Diario del coronavirus.

Un domingo de alarma. Silencio sepulcral. Una extraña sensación ya vivida. El verano de 2003 fue uno de los más calurosos en Europa y miren qué oportunos, Cris y yo viajamos en agosto a Italia en coche. Unos parientes nos prestaron su apartamento próximo a Bérgamo, que aprovechamos como base. Era un pueblo pequeño y residencial que en agosto quedaba desierto. Salíamos de buena mañana -a 35 grados- y volvíamos al anochecer -a 38-. Y ni un ruido, ninguna señal de vida, nada. Huyeron todos a las zonas de veraneo y estábamos completamente solos, como los únicos supervivientes de una bomba de neutrones.

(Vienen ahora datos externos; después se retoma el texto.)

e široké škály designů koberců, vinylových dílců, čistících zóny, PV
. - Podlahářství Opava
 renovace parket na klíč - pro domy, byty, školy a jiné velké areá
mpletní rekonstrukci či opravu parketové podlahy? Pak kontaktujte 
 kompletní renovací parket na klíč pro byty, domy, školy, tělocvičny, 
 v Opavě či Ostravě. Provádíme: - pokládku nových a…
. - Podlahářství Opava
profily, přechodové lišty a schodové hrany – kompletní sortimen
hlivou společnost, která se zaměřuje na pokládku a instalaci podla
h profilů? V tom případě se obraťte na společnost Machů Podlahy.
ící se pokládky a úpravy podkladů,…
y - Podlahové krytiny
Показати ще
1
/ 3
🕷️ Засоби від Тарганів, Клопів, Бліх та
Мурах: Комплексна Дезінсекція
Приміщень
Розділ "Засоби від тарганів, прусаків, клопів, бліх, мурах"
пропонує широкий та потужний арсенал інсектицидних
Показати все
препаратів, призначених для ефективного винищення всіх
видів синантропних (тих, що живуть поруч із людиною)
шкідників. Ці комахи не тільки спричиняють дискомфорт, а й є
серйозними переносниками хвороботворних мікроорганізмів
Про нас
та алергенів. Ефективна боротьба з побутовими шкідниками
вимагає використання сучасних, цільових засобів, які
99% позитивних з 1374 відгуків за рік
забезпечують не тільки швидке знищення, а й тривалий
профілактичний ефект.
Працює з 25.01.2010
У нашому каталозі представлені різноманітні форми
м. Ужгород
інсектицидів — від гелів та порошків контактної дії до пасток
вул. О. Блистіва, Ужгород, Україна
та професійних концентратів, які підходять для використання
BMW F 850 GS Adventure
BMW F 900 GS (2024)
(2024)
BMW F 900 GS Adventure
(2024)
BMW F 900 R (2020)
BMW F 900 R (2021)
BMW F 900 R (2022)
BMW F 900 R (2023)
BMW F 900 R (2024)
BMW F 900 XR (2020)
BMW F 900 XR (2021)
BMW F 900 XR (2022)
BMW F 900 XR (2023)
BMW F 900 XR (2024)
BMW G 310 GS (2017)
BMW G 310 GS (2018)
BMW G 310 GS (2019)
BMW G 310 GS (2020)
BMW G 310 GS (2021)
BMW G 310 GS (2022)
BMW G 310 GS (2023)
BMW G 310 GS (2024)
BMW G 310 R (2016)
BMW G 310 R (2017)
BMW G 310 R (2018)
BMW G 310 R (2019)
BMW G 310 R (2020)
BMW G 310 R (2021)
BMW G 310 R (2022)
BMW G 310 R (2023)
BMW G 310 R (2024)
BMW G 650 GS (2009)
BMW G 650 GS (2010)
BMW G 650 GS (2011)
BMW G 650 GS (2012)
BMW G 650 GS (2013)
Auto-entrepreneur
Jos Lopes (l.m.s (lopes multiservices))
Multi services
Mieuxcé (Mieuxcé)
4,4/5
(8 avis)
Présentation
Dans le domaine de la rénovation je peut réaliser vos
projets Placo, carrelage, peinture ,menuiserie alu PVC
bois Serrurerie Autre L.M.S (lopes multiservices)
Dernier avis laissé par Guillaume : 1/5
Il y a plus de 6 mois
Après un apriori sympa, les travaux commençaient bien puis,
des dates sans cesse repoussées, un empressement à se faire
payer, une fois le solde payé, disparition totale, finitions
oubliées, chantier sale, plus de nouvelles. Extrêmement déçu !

El calor aplastante y la inexistencia de más vida humana que nosotros en aquel lugar no facilitaban el sueño. Acabé conociendo todas las teletiendas transalpinas.

Años después, un 15 de agosto -el Ferragosto italiano-, viajamos de Antibes a Alba a través del Paso de Tenda e hicimos un alto en Cuneo. Lo mismo. El vacío absoluto, el silencio total únicamente quebrado por el sonido de nuestros pasos. Y en cada negocio, el mismo anuncio: "Chiuso per ferie", cerrado por vacaciones. Una ciudad desierta, una inquietante sensación de soledad. Volvimos al coche y continuamos hacia nuestra parada y fonda en la capital de la trufa blanca, donde hallamos algo más de presencia humana.

Ahora, mientras escribo estas lineas, el único sonido procedente del exterior es el golpeteo de las gotas de lluvia sobre el terrazo. Una calma absoluta a la que no estamos habituados. Porque la vida en comunidad genera ruido, excesivo en demasiadas ocasiones.

Quién sabe: a lo mejor, estos días aprendemos que en silencio también se puede estar bien.